Bahlil Pastikan Harga BBM Subsidi Tidak Naik hingga Lebaran
Bahlil mengakui bahwa ketegangan geopolitik yang terjadi antara Iran dan Israel mempengaruhi fluktuasi harga minyak di pasar global.
Menteri Energi dan Sumber Daya Mineral (ESDM) Bahlil Lahadalia menegaskan bahwa harga bahan bakar minyak (BBM) bersubsidi tidak akan mengalami kenaikan hingga Hari Raya Idul Fitri 2026. Meskipun terjadi lonjakan harga minyak dunia akibat konflik antara Israel dan Iran, Bahlil memastikan bahwa hal tersebut tidak akan mempengaruhi harga BBM bersubsidi di dalam negeri.
"Untuk harga BBM subsidi, saya pastikan bahwa sampai dengan Hari Raya tidak ada kenaikan apa-apa.
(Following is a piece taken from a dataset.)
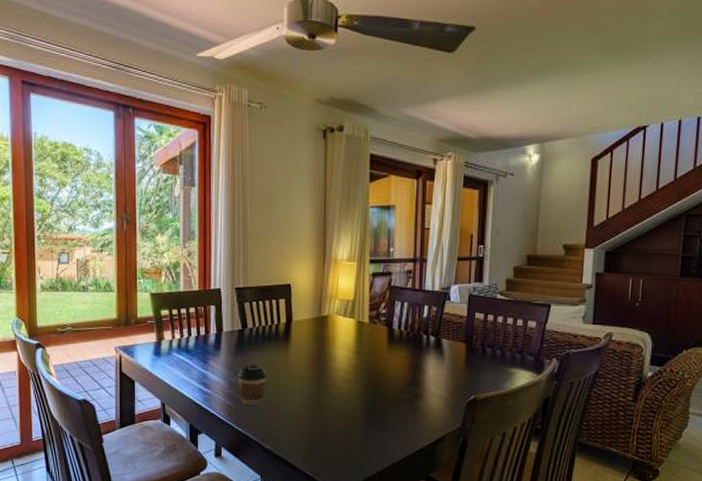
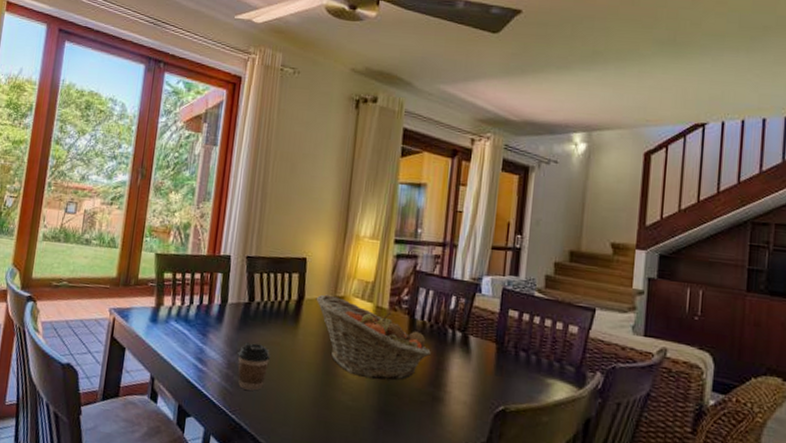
fruit basket: none [303,315,409,385] -> present [316,294,431,381]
Sekalipun ada terjadi kenaikan harga minyak akibat perang Israel, Amerika, dan Iran," ungkapnya, seperti yang dilansir oleh Antara di Jakarta pada Rabu (4/3).
Ia juga menambahkan bahwa pemerintah saat ini lebih fokus pada upaya menjaga stabilitas pasokan sembako dan energi, termasuk LPG, serta berbagai aspek ekonomi nasional di tengah bulan suci Ramadhan. Bahlil mengakui adanya ketegangan geopolitik yang terjadi di antara Iran dan Israel, yang juga melibatkan Amerika Serikat, sehingga menyebabkan fluktuasi harga minyak dunia.
Namun, ia menegaskan bahwa situasi ini tidak akan berdampak pada harga BBM subsidi di dalam negeri hingga Lebaran nanti. Pemerintah sebelumnya telah mengadakan rapat dengan Dewan Energi Nasional untuk mempersiapkan kebutuhan energi menjelang Idul Fitri.
"Stok BBM kita untuk menjelang Hari Raya Idul Fitri Insyaallah semua aman, termasuk dengan LPG," jelasnya.
Berapa Harga BBM Non-Subsidi Saat Ini?
Sementara untuk BBM non-subsidi, Bahlil menjelaskan bahwa penetapan harganya mengikuti mekanisme pasar sesuai dengan regulasi yang berlaku, yaitu Peraturan Menteri ESDM tahun 2022. Dengan skema ini, Bahlil menyatakan bahwa harga BBM non-subsidi dapat disesuaikan dengan perkembangan harga minyak dunia. Pemerintah juga berkomitmen untuk menjaga stabilitas pasokan dan harga energi, agar masyarakat dapat menjalani Ramadhan dan merayakan Idul Fitri dengan tenang.